• Task prompt
The response must contain every line below in which "widget" appears.

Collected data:
*** Block opens ***

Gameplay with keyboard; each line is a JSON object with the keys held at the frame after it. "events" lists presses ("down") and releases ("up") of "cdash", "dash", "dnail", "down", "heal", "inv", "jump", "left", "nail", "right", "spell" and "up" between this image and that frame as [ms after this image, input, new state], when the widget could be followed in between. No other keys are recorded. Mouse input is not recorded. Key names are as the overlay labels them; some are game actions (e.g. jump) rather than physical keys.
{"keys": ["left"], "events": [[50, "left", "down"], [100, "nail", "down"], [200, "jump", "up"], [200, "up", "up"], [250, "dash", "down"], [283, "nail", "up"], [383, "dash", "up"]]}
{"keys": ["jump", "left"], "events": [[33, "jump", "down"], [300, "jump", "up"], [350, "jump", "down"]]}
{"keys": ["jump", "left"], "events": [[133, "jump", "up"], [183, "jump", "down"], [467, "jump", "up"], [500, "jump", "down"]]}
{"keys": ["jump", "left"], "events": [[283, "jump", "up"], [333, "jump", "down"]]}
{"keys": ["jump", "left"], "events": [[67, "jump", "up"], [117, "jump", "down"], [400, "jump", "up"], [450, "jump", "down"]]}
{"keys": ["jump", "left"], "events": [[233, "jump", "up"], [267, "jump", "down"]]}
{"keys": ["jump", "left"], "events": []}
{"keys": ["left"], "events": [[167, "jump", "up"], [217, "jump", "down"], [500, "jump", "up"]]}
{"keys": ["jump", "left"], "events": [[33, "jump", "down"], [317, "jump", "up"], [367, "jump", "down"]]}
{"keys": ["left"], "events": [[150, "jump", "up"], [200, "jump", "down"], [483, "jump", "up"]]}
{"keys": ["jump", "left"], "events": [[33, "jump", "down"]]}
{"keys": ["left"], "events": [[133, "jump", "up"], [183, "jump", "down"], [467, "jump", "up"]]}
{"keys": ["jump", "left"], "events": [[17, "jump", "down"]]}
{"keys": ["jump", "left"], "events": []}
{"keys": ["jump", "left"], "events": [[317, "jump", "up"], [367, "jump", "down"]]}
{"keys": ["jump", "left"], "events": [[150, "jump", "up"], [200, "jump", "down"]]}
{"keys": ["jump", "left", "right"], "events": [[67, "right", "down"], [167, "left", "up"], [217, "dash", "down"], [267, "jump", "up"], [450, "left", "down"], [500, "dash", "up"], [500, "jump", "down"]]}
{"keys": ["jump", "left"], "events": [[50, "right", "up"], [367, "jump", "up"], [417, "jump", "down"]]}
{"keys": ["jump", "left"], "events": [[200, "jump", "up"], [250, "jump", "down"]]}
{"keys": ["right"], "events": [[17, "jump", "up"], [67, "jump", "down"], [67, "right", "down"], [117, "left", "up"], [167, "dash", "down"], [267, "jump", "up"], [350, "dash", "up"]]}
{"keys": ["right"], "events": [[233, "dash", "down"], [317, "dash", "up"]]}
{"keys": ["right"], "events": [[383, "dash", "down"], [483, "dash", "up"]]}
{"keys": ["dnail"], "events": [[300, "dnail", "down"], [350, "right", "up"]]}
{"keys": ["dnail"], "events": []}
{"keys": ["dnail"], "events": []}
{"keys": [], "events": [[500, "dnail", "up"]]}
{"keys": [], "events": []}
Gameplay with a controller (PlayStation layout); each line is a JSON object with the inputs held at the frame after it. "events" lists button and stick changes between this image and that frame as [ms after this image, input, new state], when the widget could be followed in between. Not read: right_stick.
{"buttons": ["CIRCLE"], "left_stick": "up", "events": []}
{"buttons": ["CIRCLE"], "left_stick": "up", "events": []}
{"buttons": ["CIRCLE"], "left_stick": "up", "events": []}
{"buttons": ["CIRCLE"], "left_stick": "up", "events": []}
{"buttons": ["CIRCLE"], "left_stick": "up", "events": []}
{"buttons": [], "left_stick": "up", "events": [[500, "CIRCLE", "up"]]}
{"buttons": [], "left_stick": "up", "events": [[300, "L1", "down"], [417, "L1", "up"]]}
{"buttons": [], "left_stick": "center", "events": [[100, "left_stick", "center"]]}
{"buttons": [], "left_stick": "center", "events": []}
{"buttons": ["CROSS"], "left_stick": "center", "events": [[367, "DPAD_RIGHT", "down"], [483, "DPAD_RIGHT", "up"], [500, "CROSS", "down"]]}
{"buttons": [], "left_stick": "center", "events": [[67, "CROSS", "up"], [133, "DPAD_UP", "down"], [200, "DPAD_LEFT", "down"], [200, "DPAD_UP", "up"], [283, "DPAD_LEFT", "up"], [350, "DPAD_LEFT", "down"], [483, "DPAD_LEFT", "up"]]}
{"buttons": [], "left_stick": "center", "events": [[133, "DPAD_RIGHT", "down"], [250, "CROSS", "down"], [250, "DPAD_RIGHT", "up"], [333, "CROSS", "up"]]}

*** Block closes ***

• Task result
Gameplay with keyboard; each line is a JSON object with the keys held at the frame after it. "events" lists presses ("down") and releases ("up") of "cdash", "dash", "dnail", "down", "heal", "inv", "jump", "left", "nail", "right", "spell" and "up" between this image and that frame as [ms after this image, input, new state], when the widget could be followed in between. No other keys are recorded. Mouse input is not recorded. Key names are as the overlay labels them; some are game actions (e.g. jump) rather than physical keys.
Gameplay with a controller (PlayStation layout); each line is a JSON object with the inputs held at the frame after it. "events" lists button and stick changes between this image and that frame as [ms after this image, input, new state], when the widget could be followed in between. Not read: right_stick.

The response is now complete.